En el calendario 📅 de nuestros mayores había una fecha que no podía pasarse por alto: el Día de Todos los Santos🪦. Nuestros ancestros sabían que esa noche los difuntos caminaban entre nosotros.
Para alumbrarles el regreso encendían velas 🕯️ y mariposas 🔥 de aceite en cuartos apartados, y hasta la cama arreglaban y dejaban intacta, pues decían que en ella vendrían a reposar las almas cansadas de tanto vagar. Nadie osaba sentarse allí: profanar aquel lecho era tentar la ira de los espíritus.

La familia se recogía alrededor de la bata camilla, mientras el brasero chisporroteaba y el frío se apretaba contra las paredes. Sobre la mesa, dulces, calabaza asada, arrope y gachas servían de ofrenda velada, y entre sorbo y sorbo de licor brotaban las historias de aparecidos. Se narraban voces que reclamaban justicia, espectros que vagaban por los caminos, niños que lloraban pidiendo un entierro digno, y sombras que se deslizaban bajo las puertas en busca de calor humano.

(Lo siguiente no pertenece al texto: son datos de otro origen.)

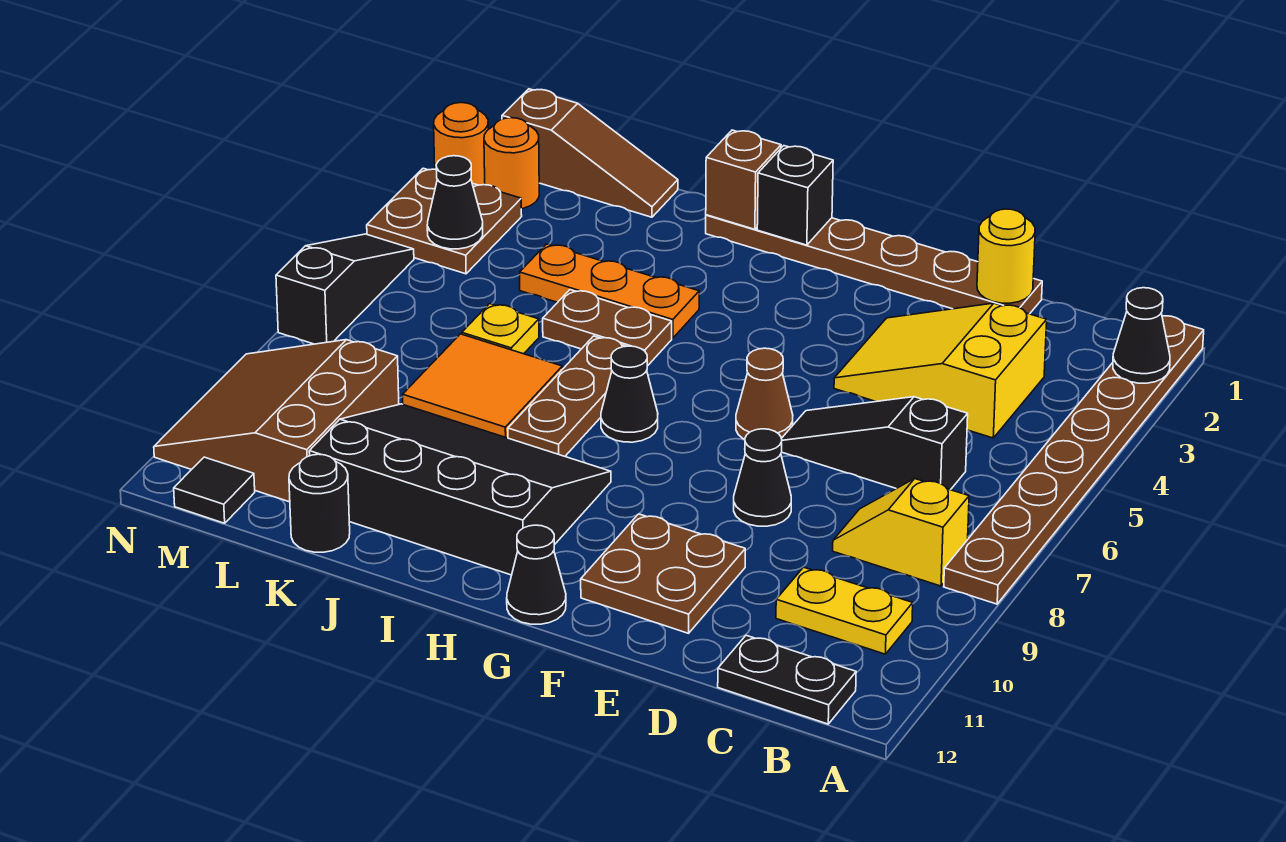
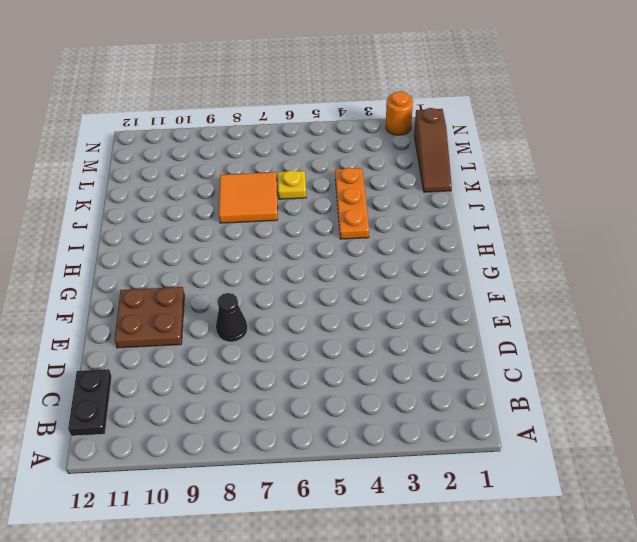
none -> brown 1x8 plate [944,316,1204,604]
none -> yellow 1x2 slope [833,479,969,586]
none -> yellow 1x2 plate [776,567,913,654]
none -> yellow 2x3 slope [834,303,1047,438]

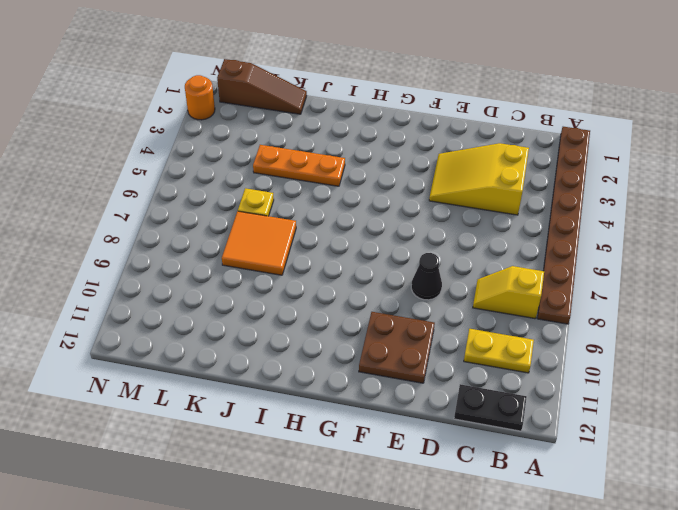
none -> black 1x3 slope [781,397,968,490]
none -> brown 1x6 plate [706,215,1042,314]
none -> brown 1x1 cone [736,348,793,440]
none -> black 1x1 cone [507,525,566,624]

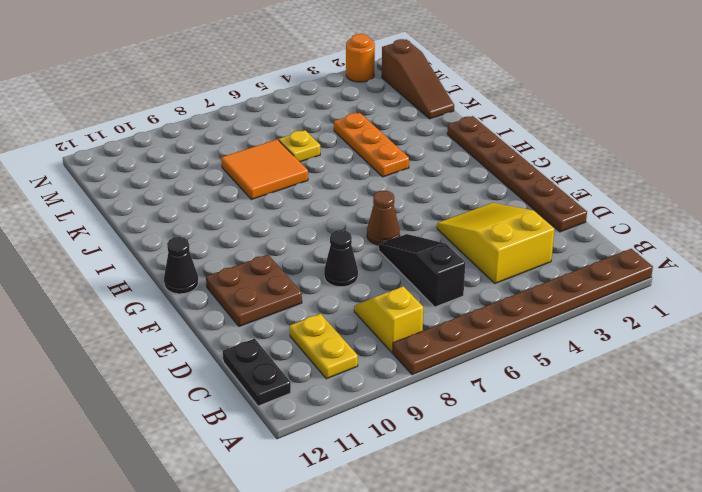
none -> black 1x1 cone [601,346,658,442]
none -> black 3x4 slope [309,404,611,575]
none -> brown 1x2 plate [543,290,672,366]
none -> brown 1x3 plate [508,336,626,456]

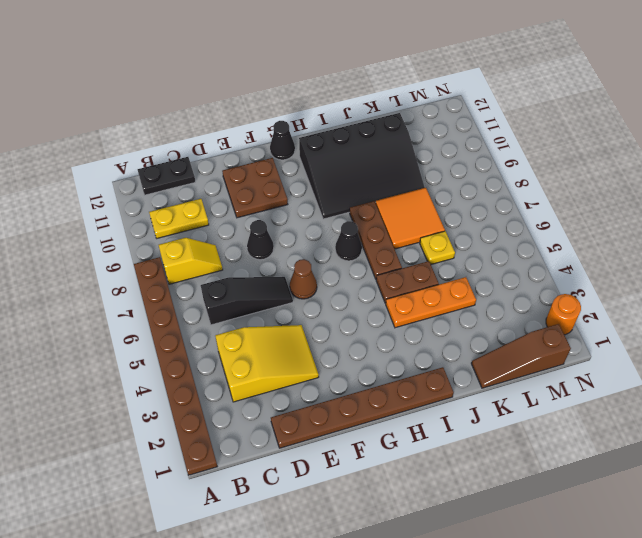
none -> black 1x1 round brick [289,454,350,552]
none -> brown 3x3 slope [154,340,399,502]
none -> orange 1x1 round brick [484,118,539,209]
none -> brown 2x2 plate [367,168,522,274]

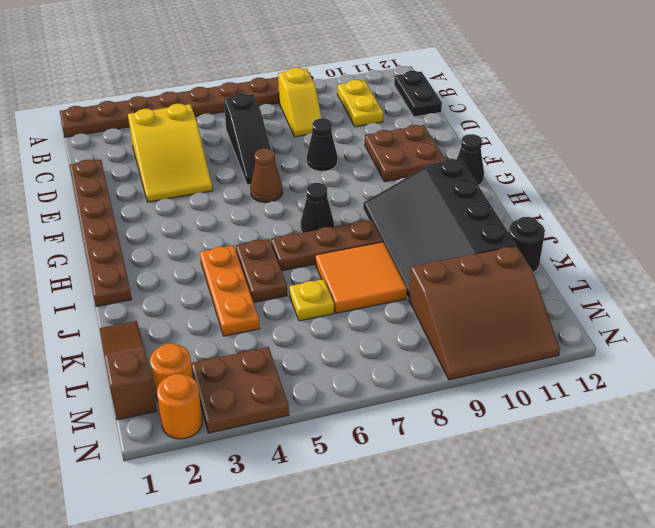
none -> black 1x1 tile [174,457,255,523]
none -> black 1x3 slope [276,234,414,344]
none -> black 1x1 cone [1113,288,1170,383]
none -> yellow 1x1 round brick [977,209,1035,303]

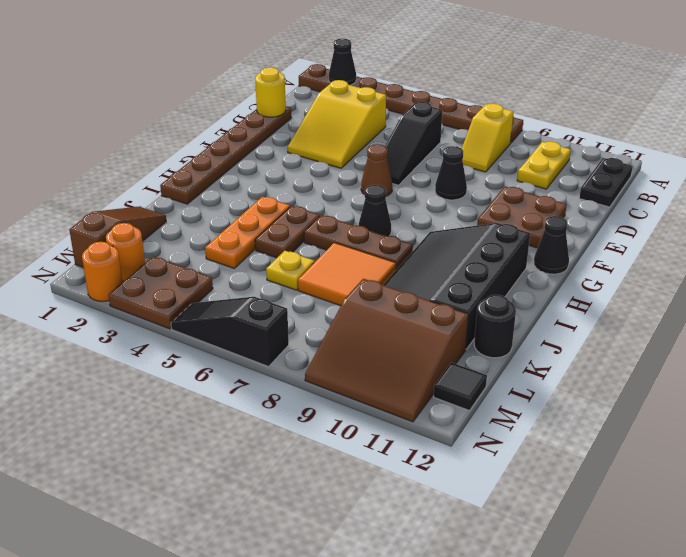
none -> black 1x1 brick [757,146,833,245]
none -> brown 1x1 brick [706,130,781,229]
none -> black 1x1 cone [427,156,483,249]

El miedo calaba en los huesos 🦴: los pequeños se negaban a dormir solos, los mayores apagaban las luces con recelo. Porque en esa noche nadie estaba seguro de quién cruzaría el umbral: un abuelo querido, un vecino arrepentido… o un alma vengativa que venía a ajustar cuentas.

Hoy la tradición se ha ido desvaneciendo, engullida por la alegre máscara de Halloween.